Written request 1 —
Transcribe the lines of the dataset entries from the line containing "class: Magnoliopsida" through the end of the entries, inclusive.

Page excerpt —
•••

Issues with GTX280 and Mandelbrot

Hi!

We got some of the new GTX280 the last days and experienced that most of our programs freeze after some time. The applications worked with the 8800 GTX with no problem before. We did some testing after that and came to the following:

*) OpenSuse 64-bit + 8800 GTX with display driver 169.12 + CUDA 1.1 with a scripted stress test works.

*) Ubuntu 32-bit + 8800 GTX + newest drivers and CUDA 2.0: The setup we used till now and our programs worked. With the update to CUDA Toolkit 2.0 beta 2 there occur some issues with the above mentioned stress tests.

*) Ubuntu 32- and 64-bit + GTX 280, Windows 32-bit + GTX 280: The same as above (freeze :-( )

*) Ubuntu 32- and 64-bit + GTX 280, Windows 32-bit + GTX 280: A program that was compiled on the old setup with 32-bit + 8800 GTX + 169.12/ CUDA 1.1 worked (at least did not freeze in the testing period).

Did anybody test the GTX 280 with the Mandelbrot or similar programs using the current drivers? Everything looks like that it is a CUDA toolkit issue. Did we miss some nvcc compiler flags?

Kind regards,
Manuel

to use double support : -arch sm_13

I had freezes too in the beginning in linux, but I did not have the latest toolkit installed. So make sure you have the very latest driver & toolkit installed. I have a Tesla, so I am not sure if mandelbrot will work when display has to be done on 8800GTX. If I don’t forget I will test monday.

169.12 has no support for the GTX280. If that’s the driver that you were using for all your testing, then that could certainly explain instability.

  1. Please ensure that you’re testing with 177.13 on Linux and 177.35 on Windows
  2. Attach an nvidia-bug-report.log from the system(s) where you’re experiencing the instability.
  3. Can you setup a serial console to capture the crash output?

•••

Written request 2 —
Rewrite the forum thread from "I had freezes" through "will test monday.", inclusive, putting "Quadro" in place of "Tesla".

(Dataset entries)
•••

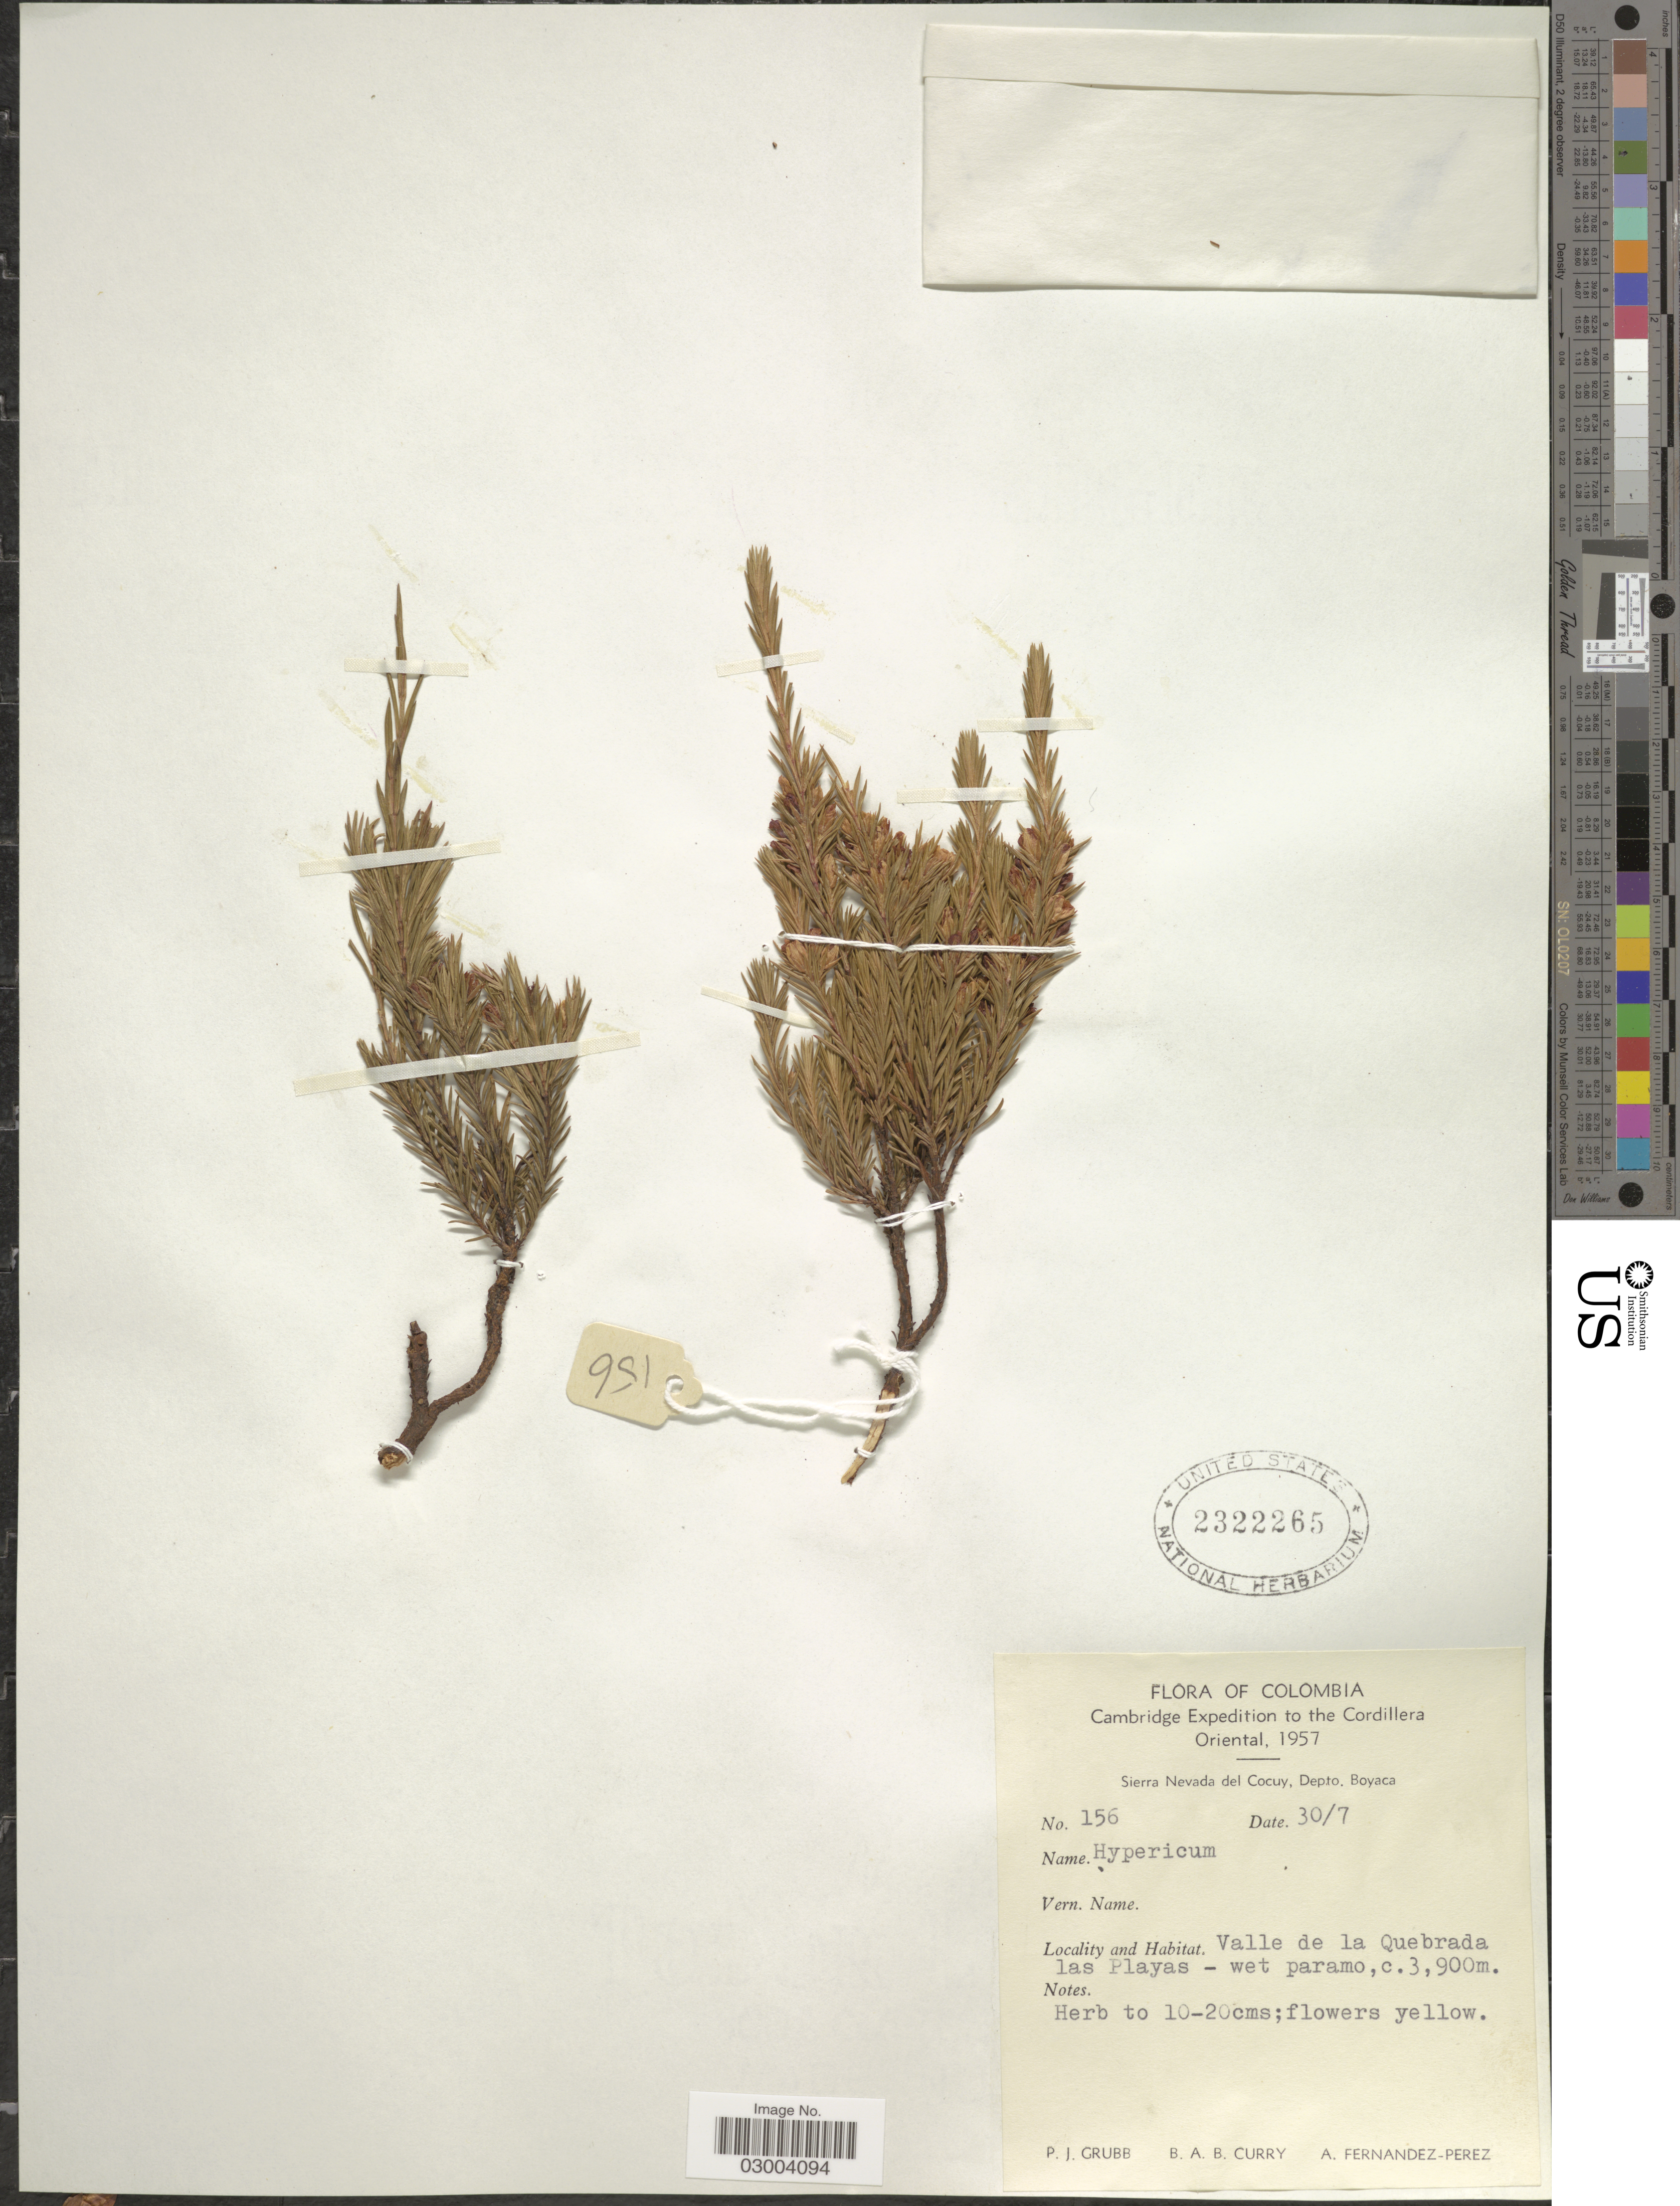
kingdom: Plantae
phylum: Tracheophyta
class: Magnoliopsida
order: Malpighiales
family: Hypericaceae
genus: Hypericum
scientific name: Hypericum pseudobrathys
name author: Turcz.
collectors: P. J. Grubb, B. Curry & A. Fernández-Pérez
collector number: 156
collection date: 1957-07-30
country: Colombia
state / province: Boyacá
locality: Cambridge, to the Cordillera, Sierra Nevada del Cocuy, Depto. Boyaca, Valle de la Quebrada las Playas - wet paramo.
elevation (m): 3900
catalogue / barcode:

•••

Final answer 1 —
class: Magnoliopsida
order: Malpighiales
family: Hypericaceae
genus: Hypericum
scientific name: Hypericum pseudobrathys
name author: Turcz.
collectors: P. J. Grubb, B. Curry & A. Fernández-Pérez
collector number: 156
collection date: 1957-07-30
country: Colombia
state / province: Boyacá
locality: Cambridge, to the Cordillera, Sierra Nevada del Cocuy, Depto. Boyaca, Valle de la Quebrada las Playas - wet paramo.
elevation (m): 3900
catalogue / barcode:

Final answer 2 —
I had freezes too in the beginning in linux, but I did not have the latest toolkit installed. So make sure you have the very latest driver & toolkit installed. I have a Quadro, so I am not sure if mandelbrot will work when display has to be done on 8800GTX. If I don’t forget I will test monday.